**PROVIDED DATA**
|---|
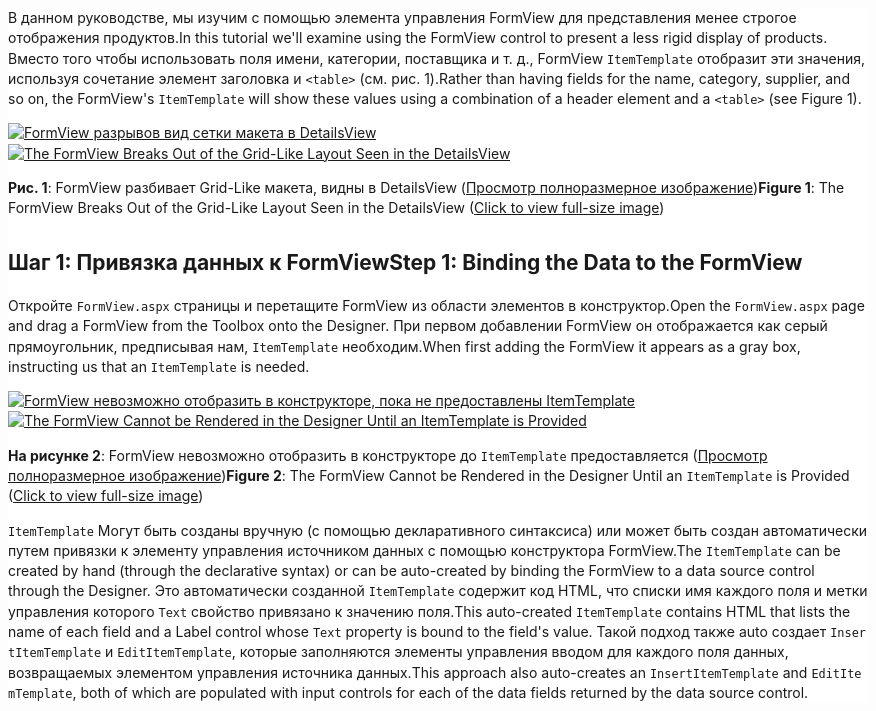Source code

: <span data-ttu-id="50d3b-127">В данном руководстве, мы изучим с помощью элемента управления FormView для представления менее строгое отображения продуктов.</span><span class="sxs-lookup"><span data-stu-id="50d3b-127">In this tutorial we'll examine using the FormView control to present a less rigid display of products.</span></span> <span data-ttu-id="50d3b-128">Вместо того чтобы использовать поля имени, категории, поставщика и т. д., FormView `ItemTemplate` отобразит эти значения, используя сочетание элемент заголовка и `<table>` (см. рис. 1).</span><span class="sxs-lookup"><span data-stu-id="50d3b-128">Rather than having fields for the name, category, supplier, and so on, the FormView's `ItemTemplate` will show these values using a combination of a header element and a `<table>` (see Figure 1).</span></span>


<span data-ttu-id="50d3b-129">[![FormView разрывов вид сетки макета в DetailsView](using-the-formview-s-templates-vb/_static/image2.png)](using-the-formview-s-templates-vb/_static/image1.png)</span><span class="sxs-lookup"><span data-stu-id="50d3b-129">[![The FormView Breaks Out of the Grid-Like Layout Seen in the DetailsView](using-the-formview-s-templates-vb/_static/image2.png)](using-the-formview-s-templates-vb/_static/image1.png)</span></span>

<span data-ttu-id="50d3b-130">**Рис. 1**: FormView разбивает Grid-Like макета, видны в DetailsView ([Просмотр полноразмерное изображение](using-the-formview-s-templates-vb/_static/image3.png))</span><span class="sxs-lookup"><span data-stu-id="50d3b-130">**Figure 1**: The FormView Breaks Out of the Grid-Like Layout Seen in the DetailsView ([Click to view full-size image](using-the-formview-s-templates-vb/_static/image3.png))</span></span>


## <a name="step-1-binding-the-data-to-the-formview"></a><span data-ttu-id="50d3b-131">Шаг 1: Привязка данных к FormView</span><span class="sxs-lookup"><span data-stu-id="50d3b-131">Step 1: Binding the Data to the FormView</span></span>

<span data-ttu-id="50d3b-132">Откройте `FormView.aspx` страницы и перетащите FormView из области элементов в конструктор.</span><span class="sxs-lookup"><span data-stu-id="50d3b-132">Open the `FormView.aspx` page and drag a FormView from the Toolbox onto the Designer.</span></span> <span data-ttu-id="50d3b-133">При первом добавлении FormView он отображается как серый прямоугольник, предписывая нам, `ItemTemplate` необходим.</span><span class="sxs-lookup"><span data-stu-id="50d3b-133">When first adding the FormView it appears as a gray box, instructing us that an `ItemTemplate` is needed.</span></span>


<span data-ttu-id="50d3b-134">[![FormView невозможно отобразить в конструкторе, пока не предоставлены ItemTemplate](using-the-formview-s-templates-vb/_static/image5.png)](using-the-formview-s-templates-vb/_static/image4.png)</span><span class="sxs-lookup"><span data-stu-id="50d3b-134">[![The FormView Cannot be Rendered in the Designer Until an ItemTemplate is Provided](using-the-formview-s-templates-vb/_static/image5.png)](using-the-formview-s-templates-vb/_static/image4.png)</span></span>

<span data-ttu-id="50d3b-135">**На рисунке 2**: FormView невозможно отобразить в конструкторе до `ItemTemplate` предоставляется ([Просмотр полноразмерное изображение](using-the-formview-s-templates-vb/_static/image6.png))</span><span class="sxs-lookup"><span data-stu-id="50d3b-135">**Figure 2**: The FormView Cannot be Rendered in the Designer Until an `ItemTemplate` is Provided ([Click to view full-size image](using-the-formview-s-templates-vb/_static/image6.png))</span></span>


<span data-ttu-id="50d3b-136">`ItemTemplate` Могут быть созданы вручную (с помощью декларативного синтаксиса) или может быть создан автоматически путем привязки к элементу управления источником данных с помощью конструктора FormView.</span><span class="sxs-lookup"><span data-stu-id="50d3b-136">The `ItemTemplate` can be created by hand (through the declarative syntax) or can be auto-created by binding the FormView to a data source control through the Designer.</span></span> <span data-ttu-id="50d3b-137">Это автоматически созданной `ItemTemplate` содержит код HTML, что списки имя каждого поля и метки управления которого `Text` свойство привязано к значению поля.</span><span class="sxs-lookup"><span data-stu-id="50d3b-137">This auto-created `ItemTemplate` contains HTML that lists the name of each field and a Label control whose `Text` property is bound to the field's value.</span></span> <span data-ttu-id="50d3b-138">Такой подход также auto создает `InsertItemTemplate` и `EditItemTemplate`, которые заполняются элементы управления вводом для каждого поля данных, возвращаемых элементом управления источника данных.</span><span class="sxs-lookup"><span data-stu-id="50d3b-138">This approach also auto-creates an `InsertItemTemplate` and `EditItemTemplate`, both of which are populated with input controls for each of the data fields returned by the data source control.</span></span>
|---|
**TASK DIRECTIONS**
Output, word for word, the full listing above, with no pictures.

**SOLUTION FOR THIS EXERCISE**
Source code

: <span data-ttu-id="50d3b-127">В данном руководстве, мы изучим с помощью элемента управления FormView для представления менее строгое отображения продуктов.</span><span class="sxs-lookup"><span data-stu-id="50d3b-127">In this tutorial we'll examine using the FormView control to present a less rigid display of products.</span></span> <span data-ttu-id="50d3b-128">Вместо того чтобы использовать поля имени, категории, поставщика и т. д., FormView `ItemTemplate` отобразит эти значения, используя сочетание элемент заголовка и `<table>` (см. рис. 1).</span><span class="sxs-lookup"><span data-stu-id="50d3b-128">Rather than having fields for the name, category, supplier, and so on, the FormView's `ItemTemplate` will show these values using a combination of a header element and a `<table>` (see Figure 1).</span></span>


<span data-ttu-id="50d3b-129">[![FormView разрывов вид сетки макета в DetailsView](using-the-formview-s-templates-vb/_static/image2.png)](using-the-formview-s-templates-vb/_static/image1.png)</span><span class="sxs-lookup"><span data-stu-id="50d3b-129">[![The FormView Breaks Out of the Grid-Like Layout Seen in the DetailsView](using-the-formview-s-templates-vb/_static/image2.png)](using-the-formview-s-templates-vb/_static/image1.png)</span></span>

<span data-ttu-id="50d3b-130">**Рис. 1**: FormView разбивает Grid-Like макета, видны в DetailsView ([Просмотр полноразмерное изображение](using-the-formview-s-templates-vb/_static/image3.png))</span><span class="sxs-lookup"><span data-stu-id="50d3b-130">**Figure 1**: The FormView Breaks Out of the Grid-Like Layout Seen in the DetailsView ([Click to view full-size image](using-the-formview-s-templates-vb/_static/image3.png))</span></span>


## <a name="step-1-binding-the-data-to-the-formview"></a><span data-ttu-id="50d3b-131">Шаг 1: Привязка данных к FormView</span><span class="sxs-lookup"><span data-stu-id="50d3b-131">Step 1: Binding the Data to the FormView</span></span>

<span data-ttu-id="50d3b-132">Откройте `FormView.aspx` страницы и перетащите FormView из области элементов в конструктор.</span><span class="sxs-lookup"><span data-stu-id="50d3b-132">Open the `FormView.aspx` page and drag a FormView from the Toolbox onto the Designer.</span></span> <span data-ttu-id="50d3b-133">При первом добавлении FormView он отображается как серый прямоугольник, предписывая нам, `ItemTemplate` необходим.</span><span class="sxs-lookup"><span data-stu-id="50d3b-133">When first adding the FormView it appears as a gray box, instructing us that an `ItemTemplate` is needed.</span></span>


<span data-ttu-id="50d3b-134">[![FormView невозможно отобразить в конструкторе, пока не предоставлены ItemTemplate](using-the-formview-s-templates-vb/_static/image5.png)](using-the-formview-s-templates-vb/_static/image4.png)</span><span class="sxs-lookup"><span data-stu-id="50d3b-134">[![The FormView Cannot be Rendered in the Designer Until an ItemTemplate is Provided](using-the-formview-s-templates-vb/_static/image5.png)](using-the-formview-s-templates-vb/_static/image4.png)</span></span>

<span data-ttu-id="50d3b-135">**На рисунке 2**: FormView невозможно отобразить в конструкторе до `ItemTemplate` предоставляется ([Просмотр полноразмерное изображение](using-the-formview-s-templates-vb/_static/image6.png))</span><span class="sxs-lookup"><span data-stu-id="50d3b-135">**Figure 2**: The FormView Cannot be Rendered in the Designer Until an `ItemTemplate` is Provided ([Click to view full-size image](using-the-formview-s-templates-vb/_static/image6.png))</span></span>


<span data-ttu-id="50d3b-136">`ItemTemplate` Могут быть созданы вручную (с помощью декларативного синтаксиса) или может быть создан автоматически путем привязки к элементу управления источником данных с помощью конструктора FormView.</span><span class="sxs-lookup"><span data-stu-id="50d3b-136">The `ItemTemplate` can be created by hand (through the declarative syntax) or can be auto-created by binding the FormView to a data source control through the Designer.</span></span> <span data-ttu-id="50d3b-137">Это автоматически созданной `ItemTemplate` содержит код HTML, что списки имя каждого поля и метки управления которого `Text` свойство привязано к значению поля.</span><span class="sxs-lookup"><span data-stu-id="50d3b-137">This auto-created `ItemTemplate` contains HTML that lists the name of each field and a Label control whose `Text` property is bound to the field's value.</span></span> <span data-ttu-id="50d3b-138">Такой подход также auto создает `InsertItemTemplate` и `EditItemTemplate`, которые заполняются элементы управления вводом для каждого поля данных, возвращаемых элементом управления источника данных.</span><span class="sxs-lookup"><span data-stu-id="50d3b-138">This approach also auto-creates an `InsertItemTemplate` and `EditItemTemplate`, both of which are populated with input controls for each of the data fields returned by the data source control.</span></span>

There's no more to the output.